■ Gekozen fragment:
#####
6. Intekening voor tentamens

1. Intekenen voor schriftelijke tentamens:

a. Door in te tekenen voor een vak tekent een student tegelijkertijd in voor alle eerste (deel-) tentamengelegenheden behorend bij het vak.

b. Studenten die alleen aan een tentamen willen deelnemen, dienen daarvoor in te tekenen tijdens de intekentermijn van het vak.

c. Studenten die voor een eerste gelegenheid een onvoldoende resultaat behalen, worden geautomatiseerd ingetekend voor het hertentamen voor hetzelfde academische jaar; zij hoeven daarvoor niet zelf in te tekenen.

(4)

4 d. Ingetekende studenten die niet deelnemen aan een tentamen ontvangen een no-

show en worden niet geautomatiseerd ingetekend voor het hertentamen. Deze studenten moeten zelf intekenen voor het hertentamen. Intekening voor het hertentamen kan in dit geval tot één week voor het hertentamen.

e. Studenten die zich afmelden voor de eerste gelegenheid van een tentamen, worden niet automatisch ingetekend voor het hertentamen. Deze studenten moeten zelf intekenen voor het hertentamen. Intekening voor het hertentamen kan in dit geval tot één week voor het hertentamen.
#####
■ Aangeleverd materiaal:
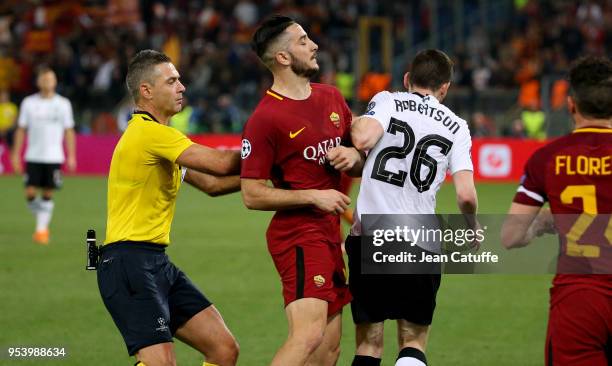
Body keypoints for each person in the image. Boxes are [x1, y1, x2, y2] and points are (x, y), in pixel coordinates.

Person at [98, 50, 241, 366]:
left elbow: (213, 186)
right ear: (146, 91)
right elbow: (221, 164)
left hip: (155, 263)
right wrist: (271, 147)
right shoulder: (150, 134)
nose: (182, 87)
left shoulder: (159, 142)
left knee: (223, 349)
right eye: (172, 81)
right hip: (127, 262)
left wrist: (270, 177)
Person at [240, 15, 364, 366]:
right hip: (298, 234)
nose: (314, 45)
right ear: (282, 57)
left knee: (328, 351)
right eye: (303, 40)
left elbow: (361, 160)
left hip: (329, 232)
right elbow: (251, 193)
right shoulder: (265, 118)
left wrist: (354, 154)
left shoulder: (331, 97)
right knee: (307, 336)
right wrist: (313, 195)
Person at [346, 49, 477, 366]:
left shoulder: (388, 100)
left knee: (368, 344)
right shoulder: (457, 126)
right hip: (420, 240)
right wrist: (471, 230)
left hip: (370, 236)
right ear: (444, 88)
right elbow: (467, 196)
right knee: (414, 340)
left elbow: (362, 139)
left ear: (407, 79)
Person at [502, 56, 612, 366]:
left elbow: (511, 236)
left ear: (571, 104)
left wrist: (545, 222)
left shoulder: (547, 158)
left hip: (580, 299)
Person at [11, 67, 76, 245]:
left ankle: (41, 230)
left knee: (47, 193)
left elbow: (69, 131)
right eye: (44, 79)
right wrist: (16, 154)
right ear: (39, 82)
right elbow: (21, 129)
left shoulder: (63, 104)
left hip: (54, 156)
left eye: (50, 79)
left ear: (55, 82)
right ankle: (42, 220)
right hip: (33, 155)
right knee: (30, 192)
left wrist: (71, 155)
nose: (47, 82)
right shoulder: (28, 103)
#####
■ Opdrachten:
**1.** Haal letterlijk een stuk uit de tekst over intekenen voor tentamens: begin bij de woorden "1. Intekenen voor" en stop na "in te tekenen.".
**2.** Schrijf de tekst over intekenen voor tentamens verder, vanaf het punt waar die nu ophoudt.
Het materiaal heb je hier niet nodig.

■ Antwoorden:
**1.**
1. Intekenen voor schriftelijke tentamens:

a. Door in te tekenen voor een vak tekent een student tegelijkertijd in voor alle eerste (deel-) tentamengelegenheden behorend bij het vak.

b. Studenten die alleen aan een tentamen willen deelnemen, dienen daarvoor in te tekenen tijdens de intekentermijn van het vak.

c. Studenten die voor een eerste gelegenheid een onvoldoende resultaat behalen, worden geautomatiseerd ingetekend voor het hertentamen voor hetzelfde academische jaar; zij hoeven daarvoor niet zelf in te tekenen.

**2.**
f. Om deel te mogen nemen aan een tentamen, dient de student daarvoor ingetekend te staan.

g. Een student die besluit niet deel te nemen aan een tentamen, meldt zich uiterlijk één week voor de tentamendatum af.

h. Ingetekende studenten die niet deelnemen aan een tentamen en zich niet tijdig afmelden, ontvangen een no-show.

2. Intekening voor mondelinge tentamens dient te geschieden door het invullen van het daarvoor bestemde formulier in overleg met de examinator.

3. Intekenen na de daarvoor gestelde termijn is niet mogelijk. Een student die door bijzondere, persoonlijke omstandigheden niet tijdig heeft kunnen intekenen, kan een beroep doen op de hardheidsclausule.

7. Vragen en opgaven, stof en duur van de tentamens

1. De vragen en opgaven van het tentamen gaan de tevoren bekendgemaakte tentamenstof, niet te buiten. Deze tentamenstof wordt voor de aanvang van het onderwijs dat op het tentamen voorbereidt, in hoofdzaak bekendgemaakt. Uiterlijk een maand voor het afnemen van het tentamen wordt de precieze omvang van de stof definitief bekend gemaakt.

2. Ingeval van een hertentamen in een volgend studiejaar legt de student het hertentamen af over de stof die voor dat volgende studiejaar is vastgesteld, tenzij de examencommissie op verzoek van de examinator anders bepaalt.

3. De examencommissie ziet toe op de kwaliteit van de tentamens en de examens.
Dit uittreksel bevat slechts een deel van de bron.